--- Exercise directions ---
Go through the entries below and copy out every line that has the word "honorable" in it. Count a line only if its capital and small letters match.

--- Data in this exercise ---

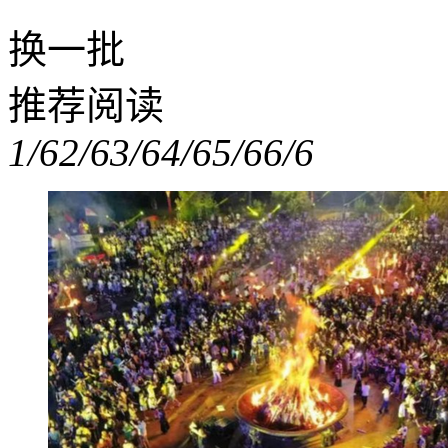
换一批
推荐阅读
1/6
2/6
3/6
4/6
5/6
6/6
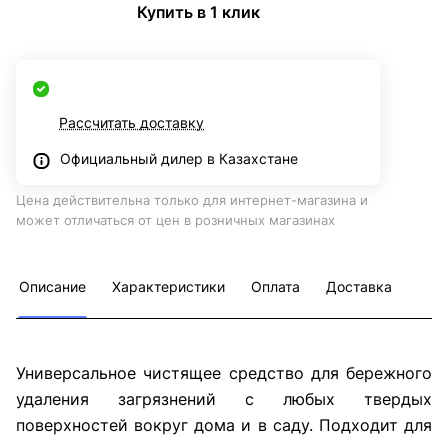
Купить в 1 клик
Рассчитать доставку
Официальный дилер в Казахстане
Цена действительна только для интернет-магазина и
может отличаться от цен в розничных магазинах
Описание
Характеристики
Оплата
Доставка
Универсальное чистящее средство для бережного
удаления загрязнений с любых твердых
поверхностей вокруг дома и в саду. Подходит для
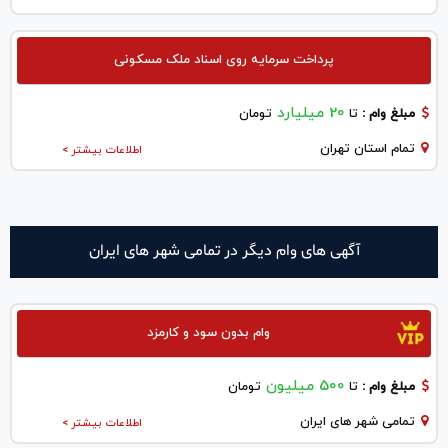
پرداخت سرمایه روی اسناد ملک مسکونی
20 میلیارد
مبلغ وام :
تا
تومان
تمام استان تهران
اطلاعات بیشتر >
آگهی های وام دیگر در تمامی شهر های ایران
وام بدون سود و کارمزد
500 میلیون
مبلغ وام :
تا
تومان
تمامی شهر های ایران
اطلاعات بیشتر >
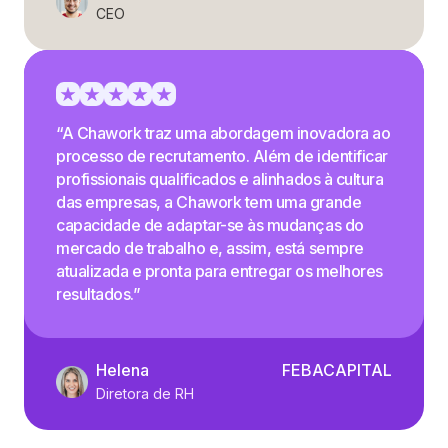
CEO
“A Chawork traz uma abordagem inovadora ao
processo de recrutamento. Além de identificar
profissionais qualificados e alinhados à cultura
das empresas, a Chawork tem uma grande
capacidade de adaptar-se às mudanças do
mercado de trabalho e, assim, está sempre
atualizada e pronta para entregar os melhores
resultados.”
Helena
FEBACAPITAL
Diretora de RH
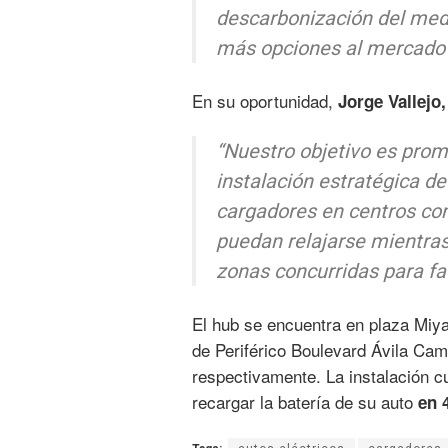
descarbonización del med
más opciones al mercado p
En su oportunidad,
Jorge Vallejo,
“Nuestro objetivo es prom
instalación estratégica de
cargadores en centros com
puedan relajarse mientras
zonas concurridas para fac
El hub se encuentra en plaza Miya
de Periférico Boulevard Ávila Ca
respectivamente. La instalación c
recargar la batería de su auto
en 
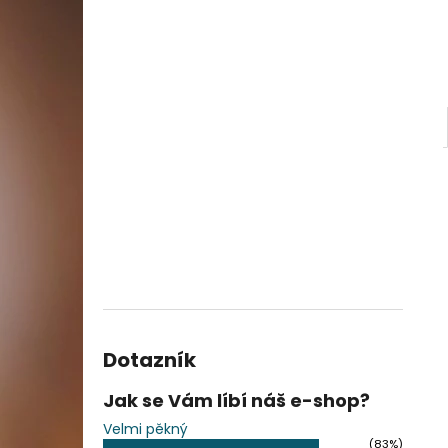
Dotazník
Jak se Vám líbí náš e-shop?
Velmi pěkný
(83%)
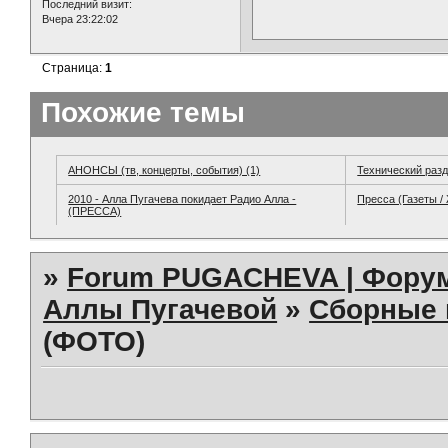
Последний визит:
Вчера 23:22:02
Страница:
1
Похожие темы
АНОНСЫ (тв, концерты, события) (1)
Технический раз
2010 - Алла Пугачева покидает Радио Алла -
Пресса (Газеты /
(ПРЕССА)
»
Forum PUGACHEVA | Форум
Аллы Пугачевой
»
Сборные 
(ФОТО)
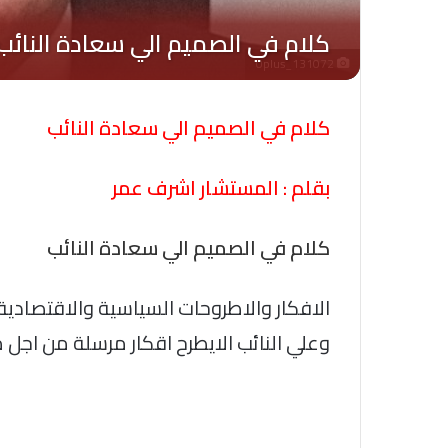
Oplus_131072
كلام في الصميم الي سعادة النائب
بقلم : المستشار اشرف عمر
كلام في الصميم الي سعادة النائب
الافكار والاطروحات السياسية والاقتصادي
وعلي النائب الايطرح اقكار مرسلة من اجل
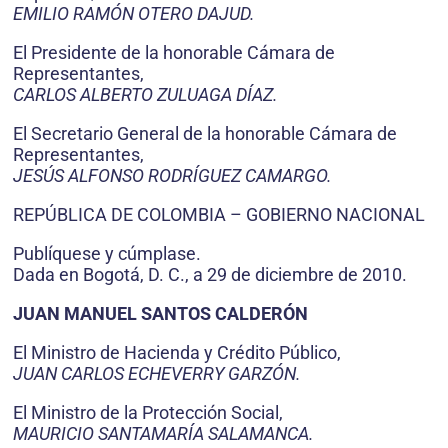
EMILIO RAMÓN OTERO DAJUD.
El Presidente de la honorable Cámara de
Representantes,
CARLOS ALBERTO ZULUAGA DÍAZ.
El Secretario General de la honorable Cámara de
Representantes,
JESÚS ALFONSO RODRÍGUEZ CAMARGO.
REPÚBLICA DE COLOMBIA – GOBIERNO NACIONAL
Publíquese y cúmplase.
Dada en Bogotá, D. C., a 29 de diciembre de 2010.
JUAN MANUEL SANTOS CALDERÓN
El Ministro de Hacienda y Crédito Público,
JUAN CARLOS ECHEVERRY GARZÓN.
El Ministro de la Protección Social,
MAURICIO SANTAMARÍA SALAMANCA.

--- Answer area ---
El Presidente de la honorable Cámara de
El Secretario General de la honorable Cámara de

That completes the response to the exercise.